Tauranga-based software developer Pingar has set up shop in the home of technology, California's Silicon Valley, alongside the likes of Apple, Google, Yahoo, Facebook, Twitter, Cisco Systems and Hewlett-Packard.
Pingar co-founders and directors Peter and Jacqui Wren-Hilton have just returned from six months living in the valley, which stretches 48km from San Jose to southern San Francisco.
What struck them was the size of the famous technology companies, employing 15,000-20,000 people.
"You realise very quickly how big they are and how small New Zealand companies are," Mrs Wren-Hilton said.
"We presented at a Google workshop in Building 18 and the catering staff in that building alone was bigger than what Pingar employs globally [30 people].
"You can very easily get lost on the Google campus, and staff are provided with on-site bikes, decked out in Google colours, to move between buildings. They just leave them in the bike racks for the next person to use."
Pingar has developed a series of next generation internet search technologies, and will return to Silicon Valley for three to four months next year.
They established their United States office in the Plug and Play Tech Centre in Sunnyvale, set up a subsidiary company Pingar Inc, hired three staff including former Microsoft and Orion Health executives, and set about establishing new contacts and contracts.
Owen Allen, who was the Microsoft SharePoint senior product manager, has come on board as vice-president of solutions, and fellow American Megan Tobin is vice-president marketing after working for Auckland-based software company, Orion Health, for five years.
Soon after arriving in the US, Mr Wren-Hilton presented at Launch: Silicon Valley 2011, organised by the Association of Startup Entrepreneurs. Pingar was one of 30 hot emerging tech companies selected from 300 applicants around the world in the fields of information technology, security, digital media and clean energy.
Afterwards, Mr Wren-Hilton was interviewed by American blogger and Silicon Valley technical evangelist, Robert Scoble, and the video was re-played by a number of interested companies.
"The video accelerated our entry into the valley and it helped us get over the little Kiwi company syndrome.
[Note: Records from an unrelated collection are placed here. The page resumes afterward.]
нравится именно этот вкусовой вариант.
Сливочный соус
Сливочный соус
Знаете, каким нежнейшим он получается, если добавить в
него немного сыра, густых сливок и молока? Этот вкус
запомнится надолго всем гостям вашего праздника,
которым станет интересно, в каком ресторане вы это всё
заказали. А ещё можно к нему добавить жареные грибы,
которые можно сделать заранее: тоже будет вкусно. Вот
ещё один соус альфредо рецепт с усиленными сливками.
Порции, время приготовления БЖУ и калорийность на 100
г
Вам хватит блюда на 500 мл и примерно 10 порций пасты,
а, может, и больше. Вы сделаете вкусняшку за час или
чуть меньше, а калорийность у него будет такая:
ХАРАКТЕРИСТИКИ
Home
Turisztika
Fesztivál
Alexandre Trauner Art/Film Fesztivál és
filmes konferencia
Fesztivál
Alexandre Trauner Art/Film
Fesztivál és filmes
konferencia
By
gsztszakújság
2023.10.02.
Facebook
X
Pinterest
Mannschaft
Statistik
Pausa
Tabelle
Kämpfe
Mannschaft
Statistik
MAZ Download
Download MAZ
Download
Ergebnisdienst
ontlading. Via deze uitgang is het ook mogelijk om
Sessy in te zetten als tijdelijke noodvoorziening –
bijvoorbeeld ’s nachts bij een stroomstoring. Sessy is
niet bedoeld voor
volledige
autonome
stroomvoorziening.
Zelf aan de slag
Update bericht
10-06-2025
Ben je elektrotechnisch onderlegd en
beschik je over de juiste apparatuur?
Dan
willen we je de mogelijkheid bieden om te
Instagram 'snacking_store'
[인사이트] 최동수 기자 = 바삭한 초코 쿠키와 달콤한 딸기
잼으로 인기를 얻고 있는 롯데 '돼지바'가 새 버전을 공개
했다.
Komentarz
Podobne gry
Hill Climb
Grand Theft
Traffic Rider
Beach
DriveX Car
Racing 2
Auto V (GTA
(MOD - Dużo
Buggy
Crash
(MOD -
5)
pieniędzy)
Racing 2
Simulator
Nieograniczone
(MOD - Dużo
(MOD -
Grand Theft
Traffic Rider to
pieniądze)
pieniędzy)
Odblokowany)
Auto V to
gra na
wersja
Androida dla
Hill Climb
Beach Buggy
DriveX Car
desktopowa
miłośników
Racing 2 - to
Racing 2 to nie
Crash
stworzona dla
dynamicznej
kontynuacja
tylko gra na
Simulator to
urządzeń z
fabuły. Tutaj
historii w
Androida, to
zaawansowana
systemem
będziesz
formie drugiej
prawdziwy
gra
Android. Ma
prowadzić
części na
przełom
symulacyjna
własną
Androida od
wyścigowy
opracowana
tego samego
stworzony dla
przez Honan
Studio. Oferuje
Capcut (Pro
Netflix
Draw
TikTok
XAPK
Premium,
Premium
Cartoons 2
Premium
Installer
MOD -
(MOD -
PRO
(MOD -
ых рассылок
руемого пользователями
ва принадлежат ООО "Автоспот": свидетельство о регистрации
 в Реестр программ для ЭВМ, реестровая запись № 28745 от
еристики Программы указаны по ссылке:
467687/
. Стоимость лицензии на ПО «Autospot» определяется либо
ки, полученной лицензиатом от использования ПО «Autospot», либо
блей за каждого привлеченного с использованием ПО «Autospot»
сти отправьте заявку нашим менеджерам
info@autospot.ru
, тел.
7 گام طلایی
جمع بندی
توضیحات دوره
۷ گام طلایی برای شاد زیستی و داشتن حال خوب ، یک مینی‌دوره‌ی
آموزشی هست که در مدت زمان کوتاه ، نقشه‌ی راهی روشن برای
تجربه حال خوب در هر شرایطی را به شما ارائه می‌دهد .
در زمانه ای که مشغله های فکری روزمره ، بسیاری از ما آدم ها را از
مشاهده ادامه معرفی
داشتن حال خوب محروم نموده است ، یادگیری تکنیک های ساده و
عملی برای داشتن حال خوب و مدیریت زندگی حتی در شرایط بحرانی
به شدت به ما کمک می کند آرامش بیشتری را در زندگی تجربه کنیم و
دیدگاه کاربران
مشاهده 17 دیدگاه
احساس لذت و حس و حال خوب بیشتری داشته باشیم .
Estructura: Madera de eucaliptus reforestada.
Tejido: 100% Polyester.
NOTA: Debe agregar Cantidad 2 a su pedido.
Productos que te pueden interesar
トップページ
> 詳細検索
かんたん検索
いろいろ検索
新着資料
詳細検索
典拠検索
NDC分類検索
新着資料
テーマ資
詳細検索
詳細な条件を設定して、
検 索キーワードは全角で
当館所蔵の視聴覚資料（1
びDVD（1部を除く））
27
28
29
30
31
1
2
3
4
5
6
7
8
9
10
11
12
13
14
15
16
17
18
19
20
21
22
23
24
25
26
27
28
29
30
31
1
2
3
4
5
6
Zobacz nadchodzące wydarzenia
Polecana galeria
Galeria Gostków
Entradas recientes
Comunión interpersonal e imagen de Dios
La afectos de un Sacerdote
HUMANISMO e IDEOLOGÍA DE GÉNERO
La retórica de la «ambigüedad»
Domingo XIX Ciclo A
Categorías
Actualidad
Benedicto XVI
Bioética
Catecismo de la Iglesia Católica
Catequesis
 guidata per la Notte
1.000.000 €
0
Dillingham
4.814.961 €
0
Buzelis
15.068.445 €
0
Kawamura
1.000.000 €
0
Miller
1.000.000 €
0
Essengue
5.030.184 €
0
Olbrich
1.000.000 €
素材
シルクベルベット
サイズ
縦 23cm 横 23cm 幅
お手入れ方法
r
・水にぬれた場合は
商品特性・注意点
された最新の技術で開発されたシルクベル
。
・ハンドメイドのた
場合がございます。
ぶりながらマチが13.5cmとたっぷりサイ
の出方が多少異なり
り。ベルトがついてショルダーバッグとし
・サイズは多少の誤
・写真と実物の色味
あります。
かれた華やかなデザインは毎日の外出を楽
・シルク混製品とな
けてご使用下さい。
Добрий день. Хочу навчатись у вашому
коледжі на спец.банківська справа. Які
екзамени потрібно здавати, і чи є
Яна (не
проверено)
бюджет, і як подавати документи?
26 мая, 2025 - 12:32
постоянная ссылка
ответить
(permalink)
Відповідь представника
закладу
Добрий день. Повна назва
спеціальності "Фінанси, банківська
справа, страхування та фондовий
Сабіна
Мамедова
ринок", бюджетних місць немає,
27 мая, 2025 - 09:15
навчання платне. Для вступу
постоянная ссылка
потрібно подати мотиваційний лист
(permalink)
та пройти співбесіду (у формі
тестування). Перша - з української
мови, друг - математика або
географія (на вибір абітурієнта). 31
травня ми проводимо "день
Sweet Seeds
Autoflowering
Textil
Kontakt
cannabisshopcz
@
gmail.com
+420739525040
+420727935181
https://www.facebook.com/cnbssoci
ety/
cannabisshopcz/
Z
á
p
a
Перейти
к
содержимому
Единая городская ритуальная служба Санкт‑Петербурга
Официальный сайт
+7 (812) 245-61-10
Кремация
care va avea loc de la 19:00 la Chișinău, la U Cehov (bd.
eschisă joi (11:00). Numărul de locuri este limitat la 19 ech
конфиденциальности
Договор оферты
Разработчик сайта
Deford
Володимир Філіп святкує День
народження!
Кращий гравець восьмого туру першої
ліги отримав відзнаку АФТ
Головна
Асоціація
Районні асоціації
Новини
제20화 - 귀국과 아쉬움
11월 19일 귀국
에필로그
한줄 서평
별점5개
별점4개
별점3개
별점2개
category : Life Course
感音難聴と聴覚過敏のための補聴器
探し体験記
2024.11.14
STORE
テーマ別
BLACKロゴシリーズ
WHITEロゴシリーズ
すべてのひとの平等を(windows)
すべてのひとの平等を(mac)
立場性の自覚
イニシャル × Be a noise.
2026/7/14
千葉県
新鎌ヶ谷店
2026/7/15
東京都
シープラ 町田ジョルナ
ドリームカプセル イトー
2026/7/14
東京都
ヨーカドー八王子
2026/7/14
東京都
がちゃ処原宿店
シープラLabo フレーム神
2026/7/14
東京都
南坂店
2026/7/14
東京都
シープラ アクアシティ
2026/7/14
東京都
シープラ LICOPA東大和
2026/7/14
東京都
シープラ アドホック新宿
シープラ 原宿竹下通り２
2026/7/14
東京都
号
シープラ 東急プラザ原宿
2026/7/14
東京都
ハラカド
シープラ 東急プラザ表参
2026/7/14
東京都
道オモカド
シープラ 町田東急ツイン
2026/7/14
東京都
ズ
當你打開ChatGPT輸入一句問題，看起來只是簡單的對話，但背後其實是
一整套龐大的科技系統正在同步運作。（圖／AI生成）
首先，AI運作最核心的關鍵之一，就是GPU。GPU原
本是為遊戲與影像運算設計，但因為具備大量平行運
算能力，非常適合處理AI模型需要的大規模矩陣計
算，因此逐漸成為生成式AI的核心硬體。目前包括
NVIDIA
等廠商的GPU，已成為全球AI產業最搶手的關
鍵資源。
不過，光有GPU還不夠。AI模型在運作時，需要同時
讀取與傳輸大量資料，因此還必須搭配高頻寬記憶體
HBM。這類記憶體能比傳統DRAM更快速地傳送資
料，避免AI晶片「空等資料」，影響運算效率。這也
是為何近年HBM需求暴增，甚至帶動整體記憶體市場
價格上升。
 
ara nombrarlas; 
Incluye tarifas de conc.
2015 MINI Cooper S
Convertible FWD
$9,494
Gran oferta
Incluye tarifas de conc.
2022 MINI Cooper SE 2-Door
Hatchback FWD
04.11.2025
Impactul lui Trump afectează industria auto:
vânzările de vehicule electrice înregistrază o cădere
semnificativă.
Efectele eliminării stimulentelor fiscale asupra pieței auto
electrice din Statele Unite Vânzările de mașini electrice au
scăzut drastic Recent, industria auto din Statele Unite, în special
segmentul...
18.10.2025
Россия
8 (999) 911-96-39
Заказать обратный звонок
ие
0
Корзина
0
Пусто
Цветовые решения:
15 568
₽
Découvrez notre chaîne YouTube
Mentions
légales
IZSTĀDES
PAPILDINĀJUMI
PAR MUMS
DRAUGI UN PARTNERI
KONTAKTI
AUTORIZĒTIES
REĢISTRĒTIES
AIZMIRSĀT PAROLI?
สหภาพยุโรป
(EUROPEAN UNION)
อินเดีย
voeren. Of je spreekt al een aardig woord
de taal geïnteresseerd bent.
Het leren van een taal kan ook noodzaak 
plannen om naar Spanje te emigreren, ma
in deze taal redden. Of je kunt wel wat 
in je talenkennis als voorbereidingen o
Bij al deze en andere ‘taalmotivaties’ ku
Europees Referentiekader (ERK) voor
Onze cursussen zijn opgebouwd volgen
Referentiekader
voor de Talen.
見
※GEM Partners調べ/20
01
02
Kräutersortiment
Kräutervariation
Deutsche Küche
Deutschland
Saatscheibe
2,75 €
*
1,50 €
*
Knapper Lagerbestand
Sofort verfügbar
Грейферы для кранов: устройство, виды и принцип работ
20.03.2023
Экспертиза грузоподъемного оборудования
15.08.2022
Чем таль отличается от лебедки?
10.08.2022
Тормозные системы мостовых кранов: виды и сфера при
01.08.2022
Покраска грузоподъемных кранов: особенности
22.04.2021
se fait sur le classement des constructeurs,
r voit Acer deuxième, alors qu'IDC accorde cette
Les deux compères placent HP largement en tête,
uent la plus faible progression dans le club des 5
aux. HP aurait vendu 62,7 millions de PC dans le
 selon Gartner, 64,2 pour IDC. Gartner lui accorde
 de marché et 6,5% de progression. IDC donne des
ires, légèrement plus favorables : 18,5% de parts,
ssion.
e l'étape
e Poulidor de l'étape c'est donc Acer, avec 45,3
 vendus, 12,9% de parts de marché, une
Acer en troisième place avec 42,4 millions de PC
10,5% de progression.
Robert only speaks to cool companies which have interesting and new technology," said Mr Wren-Hilton.
Back in the Plug and Play centre, Pingar joined 180 start-up companies from all over the world. A number of venture capital and angel investor groups are also based there aiming to invest in the new, smart companies.
"There is talk of setting up an innovation centre in Tauranga but you can't replicate what's in the valley.
"The scale of it makes the Silicon Valley model unique; you have so many entrepreneurs and venture capitalists in one place," Mr Wren-Hilton said.
"The valley is an eco-system. In a country depressed about its economic state, Silicon Valley still stands out."
Pingar, established 10 years ago, is now one of four New Zealand technology companies based in Silicon Valley. The others are Endace, which manufactures high speed network monitoring and recording systems; Zero, marketing an online software accounting programme; and SLI Systems, a site search software that reacts to users' behaviour on the internet.
Pingar, now with offices in London, Hong Kong, Bangalore in India, Auckland, Tauranga and Silicon Valley, first developed an innovative internet search engine which retrieves information by asking specific questions.
It broadened its market by launching an application programming interface (API), allowing other software developers to access a series of 18 components to build products, that suit their company, for extracting and analysing key information from masses of documents.
Pingar has just signed up the Fire Service and Deloitte Consulting in New Zealand, and is working with Datacom NZ, Provoke, Enlighten Designs and Solnet Solutions to encourage their clients to use the API platform and build their own intelligent search product.
Pingar is also targeting the scanning market.
When documents are scanned, Pingar automatically provides the metadata that describes the context and contents of the files. The system, the first to be marketed, replaces the time consuming, manual method of tagging or indexing the documents.
Pingar has contracts with Fuji Xerox in New Zealand; Dicom, the largest distributor of scanners in Europe, Middle East and Africa and representing Canon, Fujitsu, Kodak and Panasonic; and Hong Kong-based GSL Technologies which distributes into mainland China. Pingar is also negotiating with a major scanner distributor in North America.
It will be marketing hard during the next few months. Pingar has engaged New Zealand cricketing legend Sir Richard Hadlee to MC a presentation to Indian IT executives in Bangalore on February 10; it is sponsoring two Microsoft SharePoint conferences in San Francisco and Santa Clara at the end of February; and there are other conferences and presentations in London, Melbourne, Auckland and Atlanta through to April.
Privately-owned Pingar will be opening a further office in Singapore by the end of March.
Government agencies and some companies are interested in using the Pingar technology following a presentation there last November, and the first business development manager for South East Asia will be appointed at the end of January.
Twelve months ago Pingar employed 12 people, now the number is 30 and Mr Wren-Hilton predicts the staff will double to 60 by the end of next year; involving 20 in research and development, and 40 in business development, marketing and support services.
Twenty-five of them will be based in Auckland and Tauranga, and 35 will be overseas, including seven in Silicon Valley.